The star has a measured diameter of 18.37 milliarcseconds, corresponding to a size 334 times that of the Sun.

==Companions==
π^{1} Gruis has two companion stars forming a gravitationally bound stellar system.

The inner, named π^{1} Gruis C, is 6.8 AU away from the primary, following a circular orbit with an orbital period of 11 years. It is considered to be a likely main sequence star with a mass of 1.18 solar mass. It is accreting matter from the red giant primary, having its own accretion disk.

The outer companion, named π^{1} Gruis B, is of apparent magnitude 10.9 and is sunlike in properties—a yellow main sequence star of spectral type G0V. Separated by 2.71 " (projected separation of 453±33 AU), the pair is thought to be gravitationally bound.
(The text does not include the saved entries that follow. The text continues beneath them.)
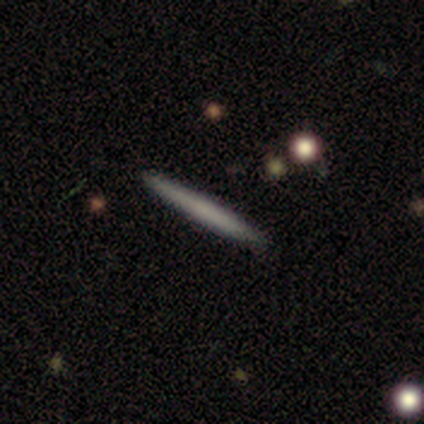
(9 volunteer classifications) A smooth galaxy with no disk features (67%) that is cigar-shaped (100%). Merging: none (100%).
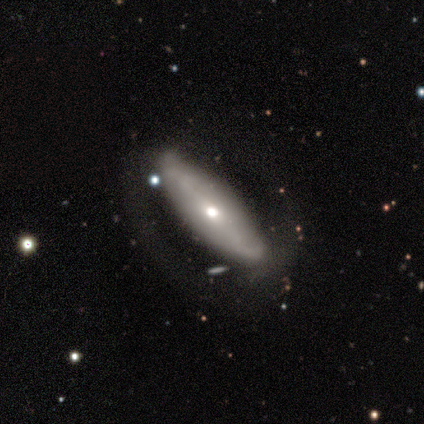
smooth_or_featured: featured or disk (p=1.00)
disk_edge_on: no (p=0.80) [alt: yes p=0.20]
bar: no (p=0.75) [alt: strong p=0.25]
has_spiral_arms: no (p=0.75) [alt: yes p=0.25]
bulge_size: moderate (p=0.75) [alt: small p=0.25]
merging: none (p=0.80) [alt: major disturbance p=0.20]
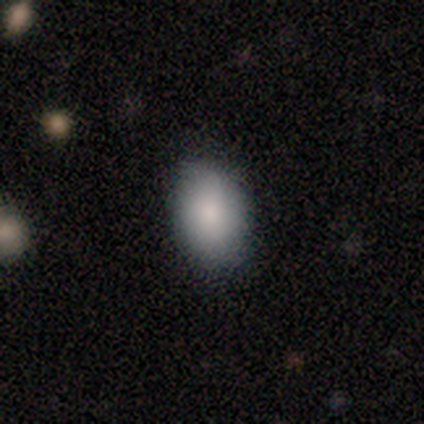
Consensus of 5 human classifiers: Smooth or featured? smooth (100%)
How rounded? in between (80%)
Merging? none (100%)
==History of observations==

The star was catalogued by French explorer and astronomer Nicolas Louis de Lacaille in 1756 but not given a name. Instead, he gave the Bayer designation of "π Gruis" to π^{2}. It was Thomas Brisbane who designated this star as π^{1}. Annie Jump Cannon was the first to report its unusual spectrum, sending a plate of its spectrograph made in 1895 to Paul W. Merrill and noting its similarity to R Andromedae. Merrill selected these two stars along with R Cygni to be the three prototypes of the S star class. π^{1} Gruis was one of the first 17 stars defined as S-stars by Merrill in 1922; the only star not observed from Mount Wilson due to its southerly location in the sky. Analysis of its spectrum showed bands indicating the presence of technetium, as well as oxides of zirconium, lanthanum, cerium and yttrium but not titanium nor barium which have been recorded in other S stars.